**Extract provided**
────────
All the names below are hypotheticals, and for the sake of argument we’re trying to make “foo.subdomain.local” resolve via the additional server.

Problem:
Suppose you have two DNS servers. One which we’ll call “NS1” and one which we’ll call “NS-NEW”.

  • NS1 is a recursive server running bind, which all your clients point at to get their DNS information. It’s listening on port 53 as standard.
  • NS-NEW is an authoritative server which is listening on a non-standard port (8600) and for these purposes it’s a black box, we can’t change its behaviour.

You want your clients to be able to resolve the names that NS-NEW is authoritative for, but you don’t want to have to reconfigure the clients. So NS1 needs to know to pass those queries on to NS-NEW to get an answer.

Attempt 1 – “slave zone”
My first thought was to configure NS1 to slave the zone from NS-NEW.

zone "subdomain.local" {
        type slave;
        file "/var/named/slave/priv.zone";
        masters { $IP_OF_NS-NEW port 8600; };
};

This didn’t work for me because NS-NEW isn’t capable of doing zone transfers. Pity, as that would have been really neat and easy to manage!

Attempt 2 – “forward zone”
Then I tried forwarding queries from NS1 to NS-NEW, by using binds “forward zone” features.

zone "subdomain.local" {
        type forward;
        forward only;
        forwarders { $IP_OF_NS-NEW port 8600; };
};

This didn’t work because NS1 is configured to check for valid DNSSEC signatures. The root zone says that all its children are signed, and bind takes that to mean that all the grandchildren of the root should be signed as well.

The software running on NS-NEW isn’t capable of signing its zone information.

It doesn’t appear to be possible to selectively turn off DNSSEC checking on a per-zone basis, and I didn’t want to turn that off for our whole infrastructure as DNSSEC is generally a Good Thing.

Attempt 3 – “delegation”
I did think I could probably work around it by making NS1 authoritative for the “local.” top level domain, then using NS records in the zonefile for “local.” to directly delegate the zone to NS-NEW.

Something like this:

$TTL 86400	; default TTL for this zone
$ORIGIN local.
@       IN  SOA  NS1.my.domain. hostmaster.my.domain. (
                     2016031766 ; serial number
                     28800      ; refresh
                     7200       ; retry
                     604800     ; expire
                     3600       ; minimum
                     )
        IN  NS  NS1.my.domain.

; delegated zones
subdomain  IN  NS NS-NEW.my.domain.

Unfortunately that doesn’t work either, as it’s not possible to specify a port number in an NS record, and NS-NEW isn’t listening on a standard port.

Attempt 3 – “a little of option 2 and a little of option 3”
────────
**Supplied entries**
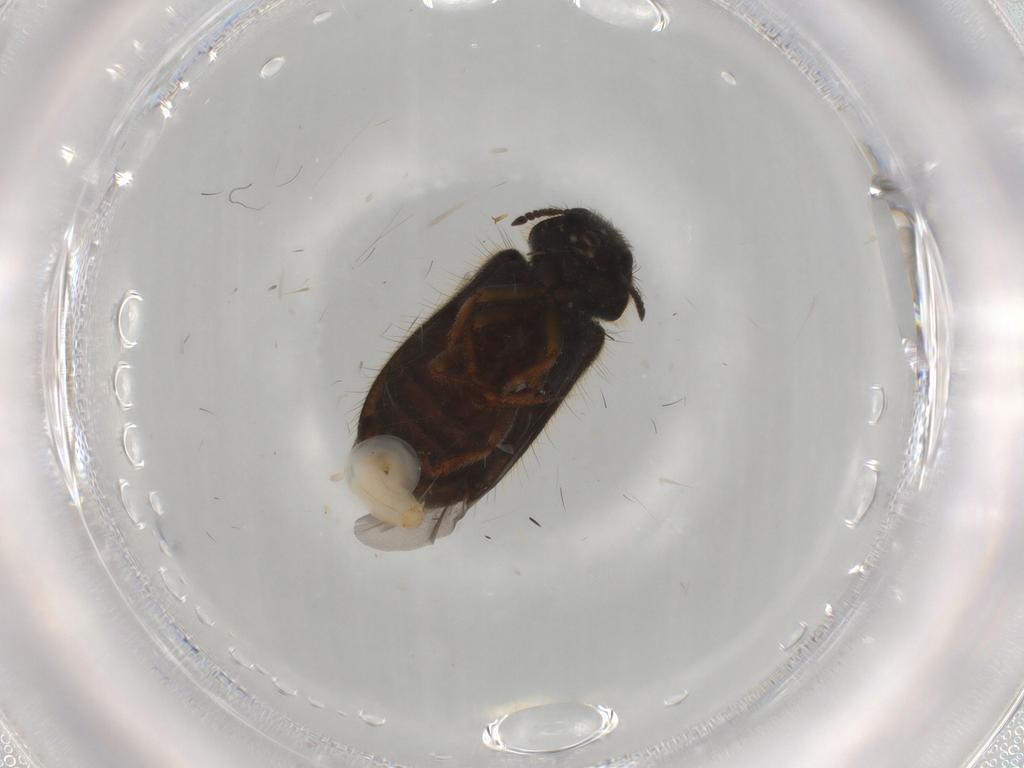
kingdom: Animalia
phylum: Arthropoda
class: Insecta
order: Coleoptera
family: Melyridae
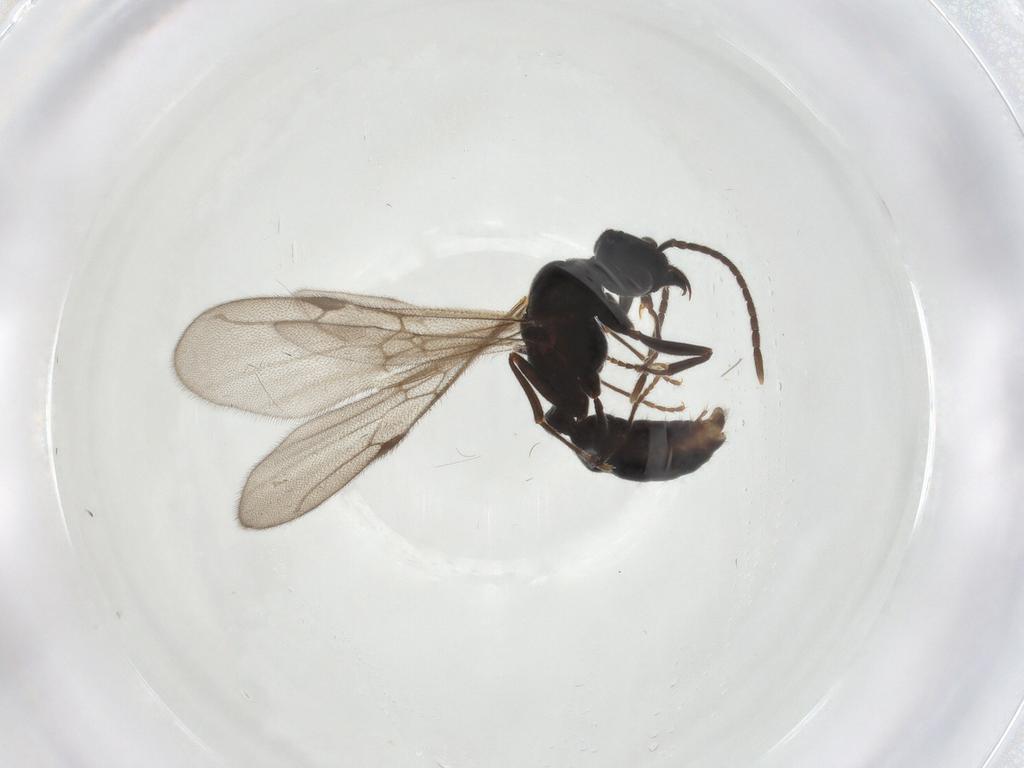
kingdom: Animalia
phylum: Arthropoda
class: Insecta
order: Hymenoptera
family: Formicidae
────────
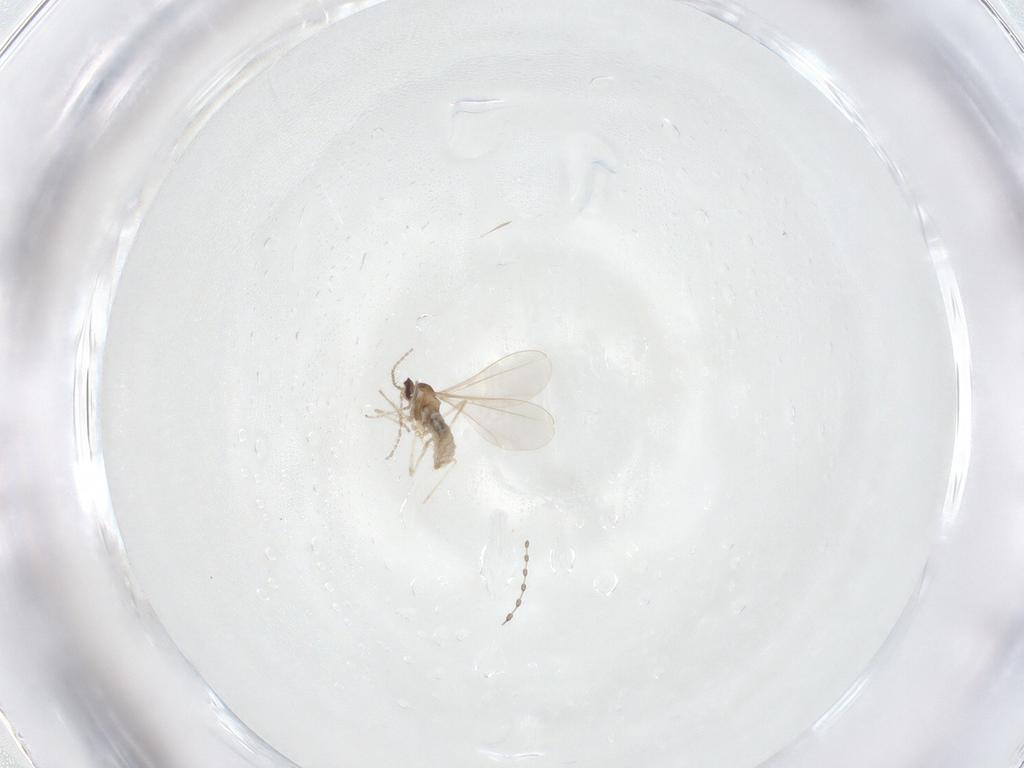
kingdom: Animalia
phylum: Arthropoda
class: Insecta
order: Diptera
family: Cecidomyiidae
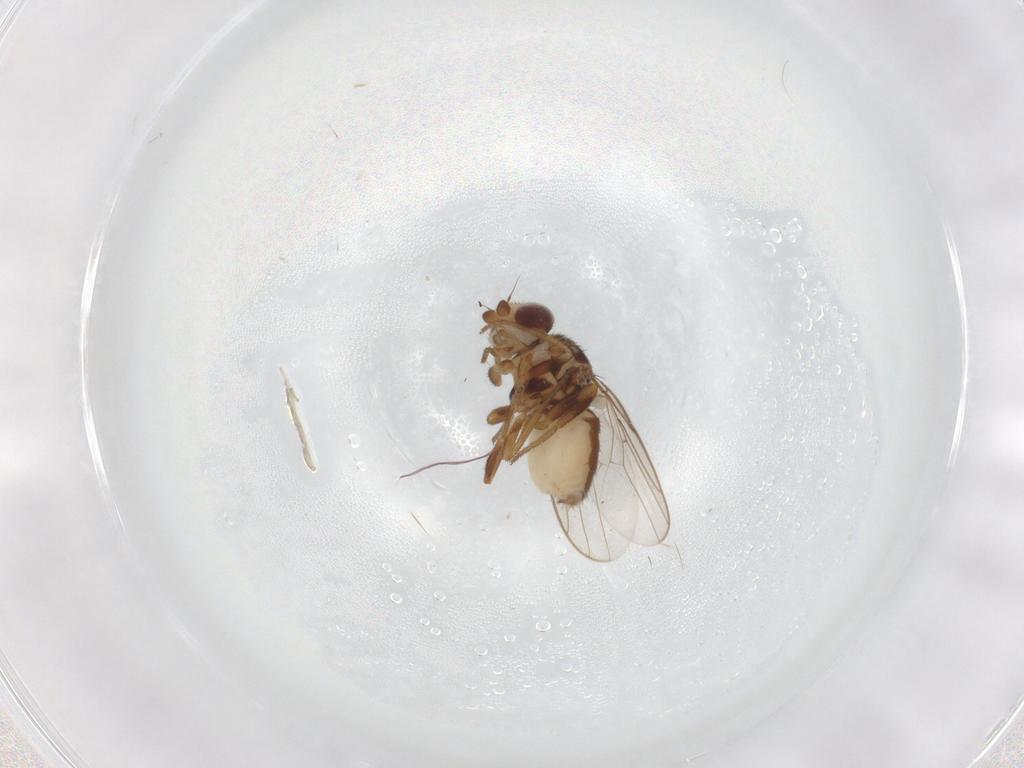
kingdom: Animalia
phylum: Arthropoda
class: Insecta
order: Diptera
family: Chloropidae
────────
**Tasks for this exercise**
A) According to the DNS write-up, why did configuring NS1 to slave the zone from NS-NEW not work?
B) Reproduce a passage from the DNS write-up word for word, starting at "This didn’t work because" and ending at "a Good Thing.".
C) Carry on the write-up about resolving a subdomain through a second DNS server, picking up right after its final heading.

**Written answers**
A) NS-NEW isn't capable of doing zone transfers.

B)
This didn’t work because NS1 is configured to check for valid DNSSEC signatures. The root zone says that all its children are signed, and bind takes that to mean that all the grandchildren of the root should be signed as well.

The software running on NS-NEW isn’t capable of signing its zone information.

It doesn’t appear to be possible to selectively turn off DNSSEC checking on a per-zone basis, and I didn’t want to turn that off for our whole infrastructure as DNSSEC is generally a Good Thing.

C)
Hold on to your hats, this gets a little self referential.

I made NS1 authoritative for “local.”

zone "local" {
        type master;
        file "/var/named/data/zone.local";
};

I configured NS records in the “local.” zone file, which point back at NS1

$TTL 86400	; default TTL for this zone
$ORIGIN local.
@       IN  SOA  NS1.my.domain. hostmaster.my.domain. (
                     2016031766 ; serial number
                     28800      ; refresh
                     7200       ; retry
                     604800     ; expire
                     3600       ; minimum
                     )
        IN  NS  NS1.my.domain.

; delegated zones
subdomain  IN  NS NS1.my.domain.

I then configured a “subdomain.local.” forward zone on NS1 which forwards queries on to NS-NEW

zone "subdomain.local" {
        type forward;
        forward only;
        forwarders { $IP_OF_NS-NEW port 8600; };
};

To understand why this works, you need to understand how the recursion process for a query like “foo.subdomain.local.” happens.

When the query comes in NS1 does this:
– do I already know the answer from a previously cached query? Let’s assume no for now.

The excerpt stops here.